Mixotrophic protists are capable of acting both as primary producers and primary consumers at the base of the aquatic food web, thus constituting key organisms in ecosystems where they are abundant. However, their identity, abundance, ecological dynamics and biogeochemical impact in aquatic ecosystems remain understudied in comparison to classically demarcated autotrophs or heterotrophs. In this study, we make use of fluorescently labelled prey surrogates and fluorescence-activated cell sorting to taxonomically identify actively-feeding individual mixotrophic flagellates from lake water.
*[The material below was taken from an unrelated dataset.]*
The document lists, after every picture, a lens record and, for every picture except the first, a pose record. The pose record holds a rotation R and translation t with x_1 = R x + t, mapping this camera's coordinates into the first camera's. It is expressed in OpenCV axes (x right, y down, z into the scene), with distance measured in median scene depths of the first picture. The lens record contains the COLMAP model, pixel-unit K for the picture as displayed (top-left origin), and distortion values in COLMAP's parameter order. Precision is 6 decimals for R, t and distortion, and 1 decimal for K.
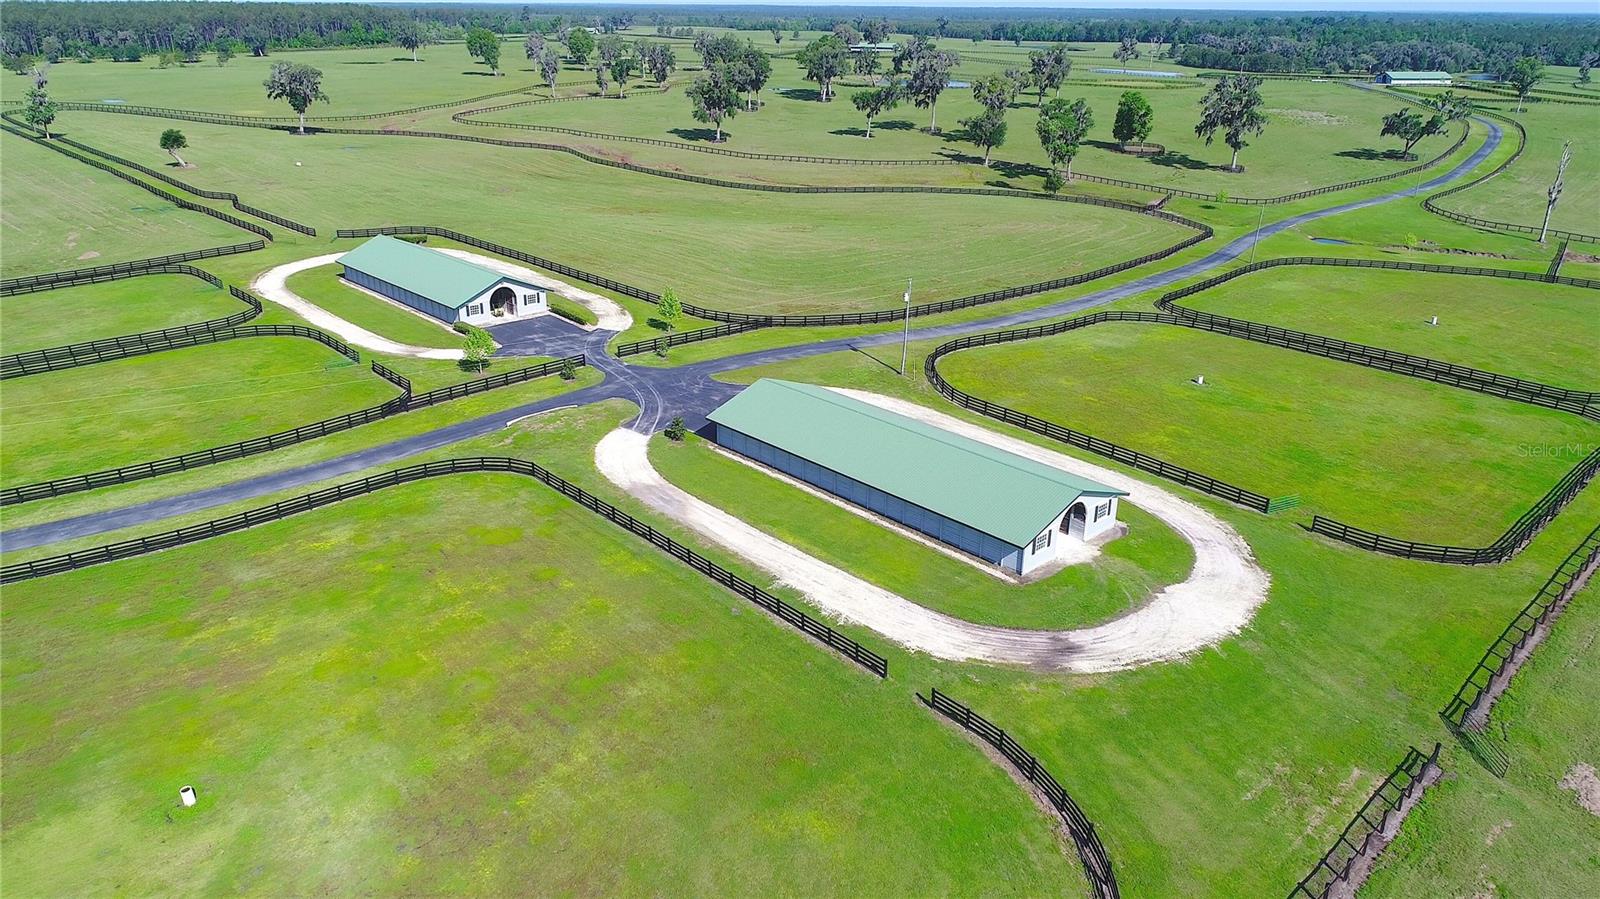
lens RADIAL K [[1075.4, 0, 800.0], [0, 1075.4, 449.5], [0, 0, 1]] dist [-0.005590, -0.000628]
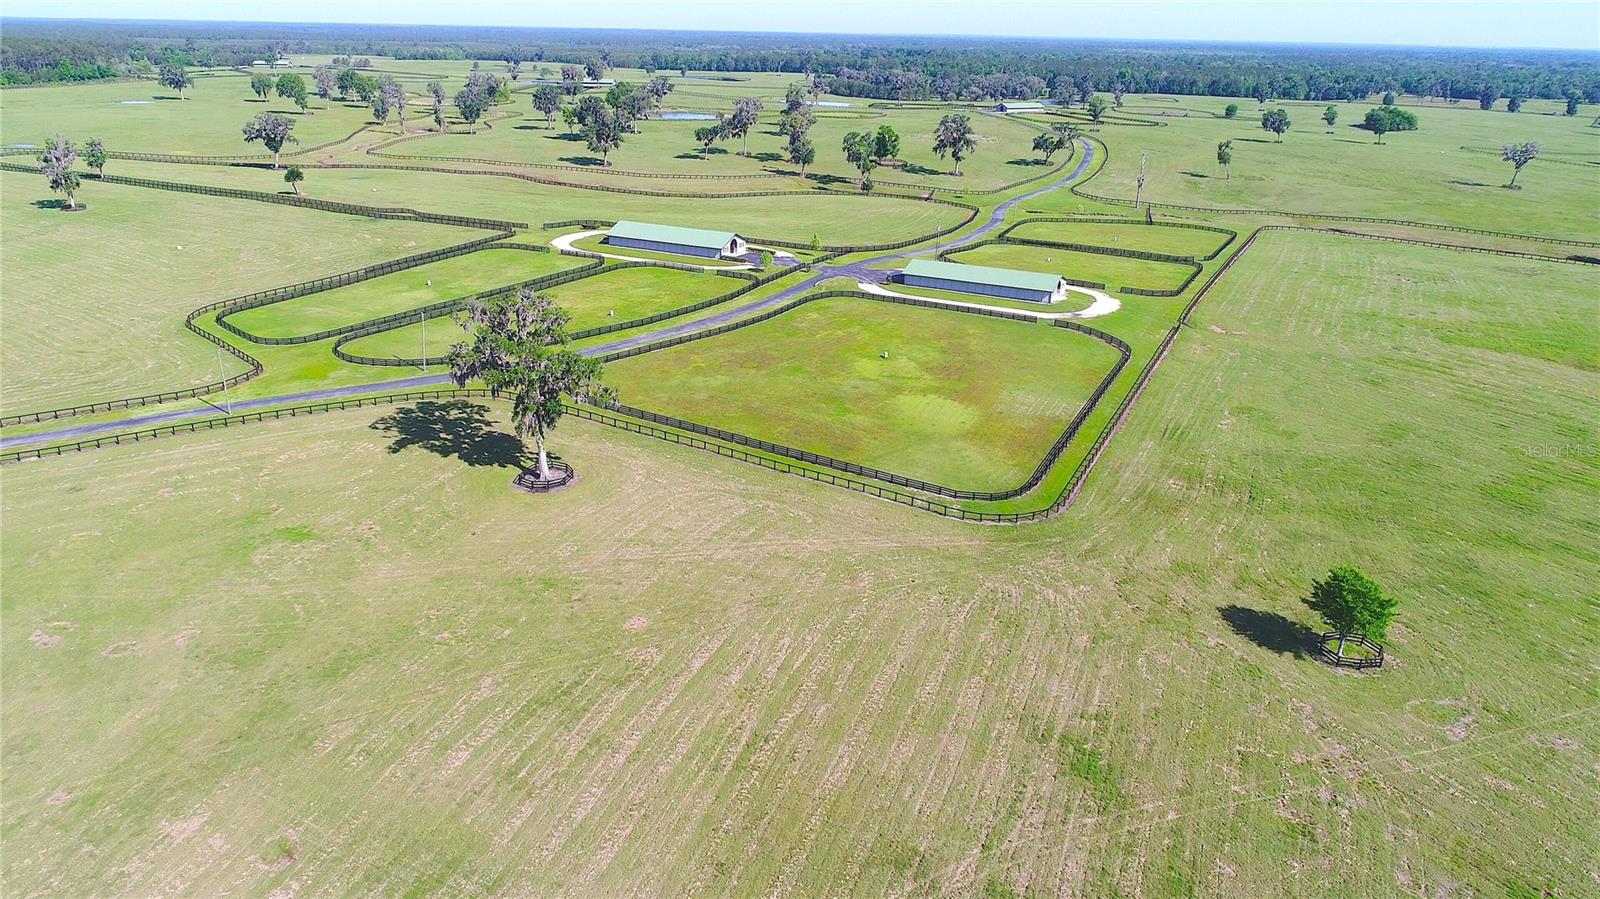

Replicated experiments were carried out to assess the performance of three different fluorescently labelled prey types and a fluorescent dye targeting food vacuoles. In the experiments, water from an oligotrophic lake was exposed independently to each type of reporter and cells were individually sorted based on fluorescent signals for predation and chlorophyll a. A total of 927 individual single cells were successfully recovered, with all fluorescent reporters exhibiting high sensitivity for putative mixotrophic taxa: overall, 87% of the occurrences could be assigned to dictyochophytes, 9% to chrysophytes and 3% to dinoflagellates. As a result, we were able to detect cryptic diversity within pedinellid algae and report a Prorocentrum-like freshwater occurrence. We argue that this procedure can be a valuable tool to uncover relevant and unexpected active mixotrophic species in a wider range of aquatic environments, and could easily be coupled to other techniques to describe the finer details of the trophic status of aquatic microbial communities.